A run is not analogous to a unit test. A closer framing is: boot a fuzzer for an hour and see what breaks. Violations are recorded in the trace and exploration continues, so one run can surface many bugs.

Lifecycle

sanderling test --spec spec.ts --bundle-id com.example.app --duration 30m
  │
  ├── uninstall and reinstall the app (clean slate, every run)
  ├── boot the sidecar, connect the agent socket
  ├── bundle the spec, load it into goja
  │
  ├── step 0..N:  pause, capture state, evaluate properties, pick action, resume, dispatch
  │
  └── terminate when --duration elapses (or SIGINT)
        └── trace written to ./runs/<timestamp>/
              ├── trace.jsonl
              ├── screenshots/
              └── meta.json

Why runs are long and linear

sanderling does not restart the app every N steps. Each restart throws away two things.

Novelty and coverage signal. The exploration strategy weights actions by whether they reach previously unseen state. Restarting resets that history.

Deep app states. Many screens take many actions to reach: nested settings, a loaded cart, post-checkout flows. A 50-step prefix to reach "cart with 3 items" does not happen if every run starts cold.
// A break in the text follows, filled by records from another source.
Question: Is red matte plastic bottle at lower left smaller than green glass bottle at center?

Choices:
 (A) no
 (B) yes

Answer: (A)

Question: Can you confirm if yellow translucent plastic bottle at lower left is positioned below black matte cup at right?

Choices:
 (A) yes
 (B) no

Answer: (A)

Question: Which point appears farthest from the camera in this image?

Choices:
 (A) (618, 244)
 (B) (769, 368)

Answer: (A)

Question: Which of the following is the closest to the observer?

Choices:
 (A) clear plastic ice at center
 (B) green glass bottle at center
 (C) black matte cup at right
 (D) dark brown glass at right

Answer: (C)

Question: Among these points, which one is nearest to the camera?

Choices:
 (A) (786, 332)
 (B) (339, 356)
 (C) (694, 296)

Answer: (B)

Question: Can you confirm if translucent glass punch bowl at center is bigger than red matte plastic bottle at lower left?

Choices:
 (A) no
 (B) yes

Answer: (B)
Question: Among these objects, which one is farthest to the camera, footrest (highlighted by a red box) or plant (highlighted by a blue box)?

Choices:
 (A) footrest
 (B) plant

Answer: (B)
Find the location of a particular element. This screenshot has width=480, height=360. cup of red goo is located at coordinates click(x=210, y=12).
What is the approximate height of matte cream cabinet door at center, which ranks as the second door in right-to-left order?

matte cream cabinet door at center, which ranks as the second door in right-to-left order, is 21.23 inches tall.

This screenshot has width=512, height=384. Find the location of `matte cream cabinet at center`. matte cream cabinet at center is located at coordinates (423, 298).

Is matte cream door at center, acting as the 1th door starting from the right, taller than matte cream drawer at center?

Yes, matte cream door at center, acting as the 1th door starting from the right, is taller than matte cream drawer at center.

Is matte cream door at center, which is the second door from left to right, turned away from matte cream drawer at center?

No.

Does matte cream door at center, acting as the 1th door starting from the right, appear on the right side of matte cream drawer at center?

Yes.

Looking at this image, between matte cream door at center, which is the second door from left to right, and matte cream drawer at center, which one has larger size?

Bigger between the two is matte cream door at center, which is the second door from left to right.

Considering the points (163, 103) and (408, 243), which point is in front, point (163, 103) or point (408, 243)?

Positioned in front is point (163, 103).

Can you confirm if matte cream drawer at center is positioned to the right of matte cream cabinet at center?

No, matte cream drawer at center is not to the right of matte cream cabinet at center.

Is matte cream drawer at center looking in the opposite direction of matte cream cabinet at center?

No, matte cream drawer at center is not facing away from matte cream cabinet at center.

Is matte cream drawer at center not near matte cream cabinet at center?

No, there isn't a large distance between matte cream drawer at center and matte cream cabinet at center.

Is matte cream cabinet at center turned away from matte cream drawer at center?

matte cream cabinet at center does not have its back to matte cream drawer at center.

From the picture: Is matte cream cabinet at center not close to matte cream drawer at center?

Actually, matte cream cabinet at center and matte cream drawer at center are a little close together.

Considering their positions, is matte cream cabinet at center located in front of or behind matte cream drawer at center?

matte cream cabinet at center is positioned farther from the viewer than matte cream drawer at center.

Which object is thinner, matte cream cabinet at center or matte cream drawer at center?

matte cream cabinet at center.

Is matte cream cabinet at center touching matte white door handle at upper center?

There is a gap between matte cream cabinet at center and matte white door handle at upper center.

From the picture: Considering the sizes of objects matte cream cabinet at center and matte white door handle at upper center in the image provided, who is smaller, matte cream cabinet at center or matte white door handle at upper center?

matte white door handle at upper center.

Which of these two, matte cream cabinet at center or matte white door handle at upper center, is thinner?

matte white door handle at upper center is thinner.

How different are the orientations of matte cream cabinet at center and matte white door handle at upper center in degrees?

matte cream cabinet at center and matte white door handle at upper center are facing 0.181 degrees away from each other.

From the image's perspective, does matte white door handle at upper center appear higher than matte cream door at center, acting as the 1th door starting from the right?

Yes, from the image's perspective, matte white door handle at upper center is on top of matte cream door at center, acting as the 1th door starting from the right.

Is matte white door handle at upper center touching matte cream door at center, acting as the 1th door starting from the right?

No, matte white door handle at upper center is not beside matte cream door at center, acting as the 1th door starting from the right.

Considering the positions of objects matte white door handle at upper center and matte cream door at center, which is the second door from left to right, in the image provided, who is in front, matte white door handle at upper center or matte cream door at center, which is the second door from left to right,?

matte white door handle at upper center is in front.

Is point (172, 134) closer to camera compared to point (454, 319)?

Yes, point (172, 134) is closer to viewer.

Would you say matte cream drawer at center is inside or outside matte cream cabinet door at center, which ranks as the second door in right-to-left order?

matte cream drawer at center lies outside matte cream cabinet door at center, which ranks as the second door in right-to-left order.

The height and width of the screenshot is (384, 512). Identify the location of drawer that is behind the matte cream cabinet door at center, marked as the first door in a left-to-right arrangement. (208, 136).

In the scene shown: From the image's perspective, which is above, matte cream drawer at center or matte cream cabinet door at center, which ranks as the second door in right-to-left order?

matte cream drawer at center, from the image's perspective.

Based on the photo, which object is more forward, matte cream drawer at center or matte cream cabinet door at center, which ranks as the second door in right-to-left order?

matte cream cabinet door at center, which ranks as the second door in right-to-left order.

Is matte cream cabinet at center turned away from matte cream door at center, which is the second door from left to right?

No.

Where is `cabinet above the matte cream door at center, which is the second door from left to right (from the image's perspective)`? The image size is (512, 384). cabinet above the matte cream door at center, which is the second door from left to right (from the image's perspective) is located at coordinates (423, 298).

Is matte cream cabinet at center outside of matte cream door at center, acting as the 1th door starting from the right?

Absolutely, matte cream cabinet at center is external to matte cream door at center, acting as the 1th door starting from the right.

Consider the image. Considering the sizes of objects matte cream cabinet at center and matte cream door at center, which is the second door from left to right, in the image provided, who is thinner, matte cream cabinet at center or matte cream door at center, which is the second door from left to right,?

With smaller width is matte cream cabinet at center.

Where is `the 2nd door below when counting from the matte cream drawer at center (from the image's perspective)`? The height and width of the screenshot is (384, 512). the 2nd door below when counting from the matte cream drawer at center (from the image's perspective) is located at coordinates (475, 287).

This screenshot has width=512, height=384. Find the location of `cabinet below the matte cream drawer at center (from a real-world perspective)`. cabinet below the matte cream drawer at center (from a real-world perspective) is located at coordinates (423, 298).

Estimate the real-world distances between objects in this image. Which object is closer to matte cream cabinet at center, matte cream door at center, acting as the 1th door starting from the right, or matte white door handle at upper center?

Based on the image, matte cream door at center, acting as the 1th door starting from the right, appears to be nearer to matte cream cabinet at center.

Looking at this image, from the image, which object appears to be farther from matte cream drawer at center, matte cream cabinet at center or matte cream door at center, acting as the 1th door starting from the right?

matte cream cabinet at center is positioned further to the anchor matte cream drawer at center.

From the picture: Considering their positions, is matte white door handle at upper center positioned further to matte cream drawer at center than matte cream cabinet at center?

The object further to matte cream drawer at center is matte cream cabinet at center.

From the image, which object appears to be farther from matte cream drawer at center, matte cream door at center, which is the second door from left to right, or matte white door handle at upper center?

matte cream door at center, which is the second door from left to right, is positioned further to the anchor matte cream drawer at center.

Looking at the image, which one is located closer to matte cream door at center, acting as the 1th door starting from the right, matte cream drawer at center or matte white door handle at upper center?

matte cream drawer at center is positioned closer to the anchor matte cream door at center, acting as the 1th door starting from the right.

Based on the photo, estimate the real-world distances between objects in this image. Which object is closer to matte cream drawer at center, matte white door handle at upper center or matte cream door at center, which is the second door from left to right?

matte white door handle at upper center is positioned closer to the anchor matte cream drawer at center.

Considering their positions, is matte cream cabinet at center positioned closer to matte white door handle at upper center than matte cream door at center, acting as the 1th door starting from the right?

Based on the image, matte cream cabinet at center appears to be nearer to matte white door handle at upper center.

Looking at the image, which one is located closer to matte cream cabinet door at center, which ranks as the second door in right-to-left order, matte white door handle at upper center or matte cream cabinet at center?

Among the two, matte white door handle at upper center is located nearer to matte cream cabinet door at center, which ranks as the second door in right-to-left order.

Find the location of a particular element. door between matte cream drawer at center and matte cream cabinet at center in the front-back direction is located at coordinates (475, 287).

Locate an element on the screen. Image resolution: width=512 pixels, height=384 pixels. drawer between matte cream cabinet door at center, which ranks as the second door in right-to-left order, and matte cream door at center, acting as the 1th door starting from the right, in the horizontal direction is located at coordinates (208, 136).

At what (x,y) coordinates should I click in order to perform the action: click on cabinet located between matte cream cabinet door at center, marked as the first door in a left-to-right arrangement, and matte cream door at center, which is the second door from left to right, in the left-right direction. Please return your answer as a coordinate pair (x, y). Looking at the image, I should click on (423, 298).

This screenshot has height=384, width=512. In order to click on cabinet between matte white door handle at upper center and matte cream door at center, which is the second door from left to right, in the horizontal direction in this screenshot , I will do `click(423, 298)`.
Long-linear trajectories find bugs that restart-based testing structurally cannot.

Setup cost amortizes

Preconditions (login, onboarding, consent dialogs) are written as weighted action generators gated on extractors. See writing specs. They fire only when applicable, so login happens once per run, not per step.

Run length	Login cost	% of run
5 min	~15s	5%
30 min	~15s	0.8%
1 hour	~15s	0.4%
CI: 3 seeds × 10 min	~45s total	2.5%

At any non-trivial run length, preconditions are a rounding error.

Session state

Session tokens, keychain, shared prefs, cookies, and other app-managed persistence survive the full run. If the app logs the user out mid-run, the doLogin generator re-fires automatically because its gating extractor (onLoginScreen) becomes true again. No retry logic. No special-casing.

Termination

A run ends when either of these happens.

--duration elapses.
The process is interrupted (SIGINT).

The trace is written incrementally, so an interrupted run is still fully inspectable.

Additional termination conditions (--max-steps, --exit-on-violation, hard crash handling) land in v0.1.0.